#### Assignment:
Stop after the line with "MACRO sky130_fd_sc_hd__nor4bb_1". Up to that point, output every line of the listing below exactly from the first one onward, skipping pictures.
*** Task input Section Begins ***
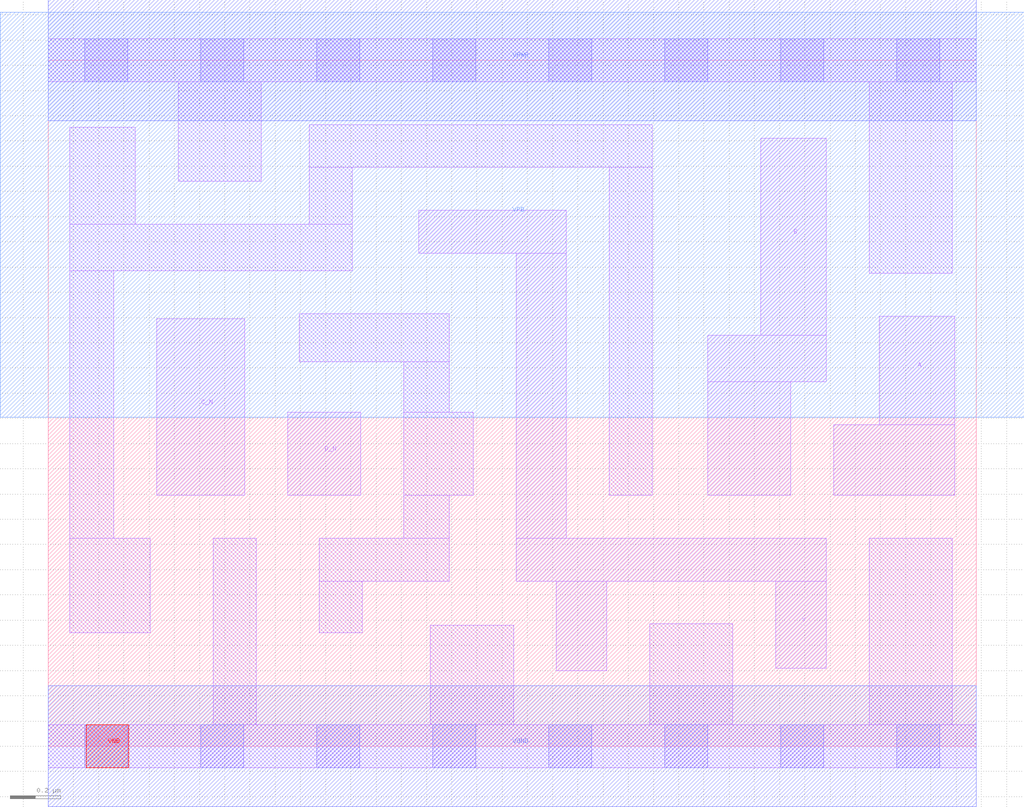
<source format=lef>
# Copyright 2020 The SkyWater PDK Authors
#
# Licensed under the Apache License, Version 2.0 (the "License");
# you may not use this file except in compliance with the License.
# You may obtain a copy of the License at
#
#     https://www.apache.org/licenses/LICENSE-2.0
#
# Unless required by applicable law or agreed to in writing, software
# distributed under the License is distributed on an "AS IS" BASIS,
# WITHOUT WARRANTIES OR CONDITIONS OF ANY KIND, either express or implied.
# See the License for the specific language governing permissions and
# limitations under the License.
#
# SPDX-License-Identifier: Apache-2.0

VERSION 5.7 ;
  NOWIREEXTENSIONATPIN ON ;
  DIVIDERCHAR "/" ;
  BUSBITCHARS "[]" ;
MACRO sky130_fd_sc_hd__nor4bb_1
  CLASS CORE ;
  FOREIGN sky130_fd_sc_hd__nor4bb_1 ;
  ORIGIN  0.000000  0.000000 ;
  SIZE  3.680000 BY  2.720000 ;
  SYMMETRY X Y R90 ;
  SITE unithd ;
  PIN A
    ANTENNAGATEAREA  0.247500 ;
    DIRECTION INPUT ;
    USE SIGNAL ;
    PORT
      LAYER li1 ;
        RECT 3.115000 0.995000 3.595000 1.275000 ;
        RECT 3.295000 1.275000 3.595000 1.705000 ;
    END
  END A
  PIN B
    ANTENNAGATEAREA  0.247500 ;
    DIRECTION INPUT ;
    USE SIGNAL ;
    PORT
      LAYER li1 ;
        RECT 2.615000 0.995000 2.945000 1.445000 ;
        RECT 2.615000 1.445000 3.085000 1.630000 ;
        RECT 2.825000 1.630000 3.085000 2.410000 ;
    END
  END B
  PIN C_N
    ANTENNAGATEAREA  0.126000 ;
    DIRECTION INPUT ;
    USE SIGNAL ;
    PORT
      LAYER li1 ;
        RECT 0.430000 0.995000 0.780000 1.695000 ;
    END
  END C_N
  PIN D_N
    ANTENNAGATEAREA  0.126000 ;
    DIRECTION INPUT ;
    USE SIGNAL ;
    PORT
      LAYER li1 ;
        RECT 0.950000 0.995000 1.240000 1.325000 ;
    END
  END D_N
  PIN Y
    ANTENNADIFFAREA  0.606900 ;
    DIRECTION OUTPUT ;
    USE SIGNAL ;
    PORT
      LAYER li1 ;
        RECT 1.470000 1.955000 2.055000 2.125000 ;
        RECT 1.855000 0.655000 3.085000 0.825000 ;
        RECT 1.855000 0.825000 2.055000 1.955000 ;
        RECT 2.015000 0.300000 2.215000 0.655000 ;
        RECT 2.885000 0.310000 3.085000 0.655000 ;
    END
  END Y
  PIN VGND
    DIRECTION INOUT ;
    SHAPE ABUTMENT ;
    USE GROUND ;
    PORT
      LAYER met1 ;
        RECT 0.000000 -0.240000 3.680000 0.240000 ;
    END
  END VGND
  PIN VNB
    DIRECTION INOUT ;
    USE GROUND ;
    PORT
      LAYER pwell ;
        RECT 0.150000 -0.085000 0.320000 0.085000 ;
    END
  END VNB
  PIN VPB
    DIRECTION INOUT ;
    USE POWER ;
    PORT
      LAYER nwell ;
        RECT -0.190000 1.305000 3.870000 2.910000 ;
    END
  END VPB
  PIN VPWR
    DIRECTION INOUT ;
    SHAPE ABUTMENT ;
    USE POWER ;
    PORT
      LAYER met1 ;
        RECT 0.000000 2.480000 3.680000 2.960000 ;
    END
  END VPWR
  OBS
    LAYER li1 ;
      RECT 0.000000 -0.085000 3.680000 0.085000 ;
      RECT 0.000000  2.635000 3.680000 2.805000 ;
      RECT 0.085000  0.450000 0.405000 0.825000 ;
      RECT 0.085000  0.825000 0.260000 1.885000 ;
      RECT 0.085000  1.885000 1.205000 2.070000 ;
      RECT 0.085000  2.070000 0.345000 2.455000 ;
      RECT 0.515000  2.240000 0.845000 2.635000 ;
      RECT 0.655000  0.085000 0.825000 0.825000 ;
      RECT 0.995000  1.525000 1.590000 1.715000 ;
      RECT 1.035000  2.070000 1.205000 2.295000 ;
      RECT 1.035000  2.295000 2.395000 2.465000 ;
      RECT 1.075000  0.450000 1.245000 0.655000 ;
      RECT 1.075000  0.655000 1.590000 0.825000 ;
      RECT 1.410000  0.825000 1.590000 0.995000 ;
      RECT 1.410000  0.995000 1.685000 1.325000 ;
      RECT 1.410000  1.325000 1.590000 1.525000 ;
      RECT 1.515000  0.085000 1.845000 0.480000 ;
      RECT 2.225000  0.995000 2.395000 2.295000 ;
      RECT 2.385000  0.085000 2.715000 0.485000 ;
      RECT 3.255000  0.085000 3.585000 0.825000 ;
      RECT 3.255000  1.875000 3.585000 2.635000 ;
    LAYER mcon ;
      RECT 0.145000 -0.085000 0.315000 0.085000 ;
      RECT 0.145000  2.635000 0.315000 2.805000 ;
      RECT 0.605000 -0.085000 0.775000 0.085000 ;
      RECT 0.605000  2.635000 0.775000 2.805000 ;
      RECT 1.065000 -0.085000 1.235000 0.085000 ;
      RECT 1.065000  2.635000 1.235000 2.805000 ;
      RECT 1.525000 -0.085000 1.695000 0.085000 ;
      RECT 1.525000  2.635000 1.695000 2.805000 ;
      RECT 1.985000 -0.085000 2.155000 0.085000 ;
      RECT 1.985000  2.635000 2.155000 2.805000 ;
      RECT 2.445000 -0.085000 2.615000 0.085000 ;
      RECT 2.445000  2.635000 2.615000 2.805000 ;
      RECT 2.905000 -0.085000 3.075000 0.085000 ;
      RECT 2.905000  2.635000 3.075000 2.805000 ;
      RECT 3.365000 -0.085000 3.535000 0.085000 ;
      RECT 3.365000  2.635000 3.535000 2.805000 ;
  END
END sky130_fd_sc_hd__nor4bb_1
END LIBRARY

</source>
*** Task input Section Ends ***
#### Response:
<source format=lef>
# Copyright 2020 The SkyWater PDK Authors
#
# Licensed under the Apache License, Version 2.0 (the "License");
# you may not use this file except in compliance with the License.
# You may obtain a copy of the License at
#
#     https://www.apache.org/licenses/LICENSE-2.0
#
# Unless required by applicable law or agreed to in writing, software
# distributed under the License is distributed on an "AS IS" BASIS,
# WITHOUT WARRANTIES OR CONDITIONS OF ANY KIND, either express or implied.
# See the License for the specific language governing permissions and
# limitations under the License.
#
# SPDX-License-Identifier: Apache-2.0

VERSION 5.7 ;
  NOWIREEXTENSIONATPIN ON ;
  DIVIDERCHAR "/" ;
  BUSBITCHARS "[]" ;
MACRO sky130_fd_sc_hd__nor4bb_1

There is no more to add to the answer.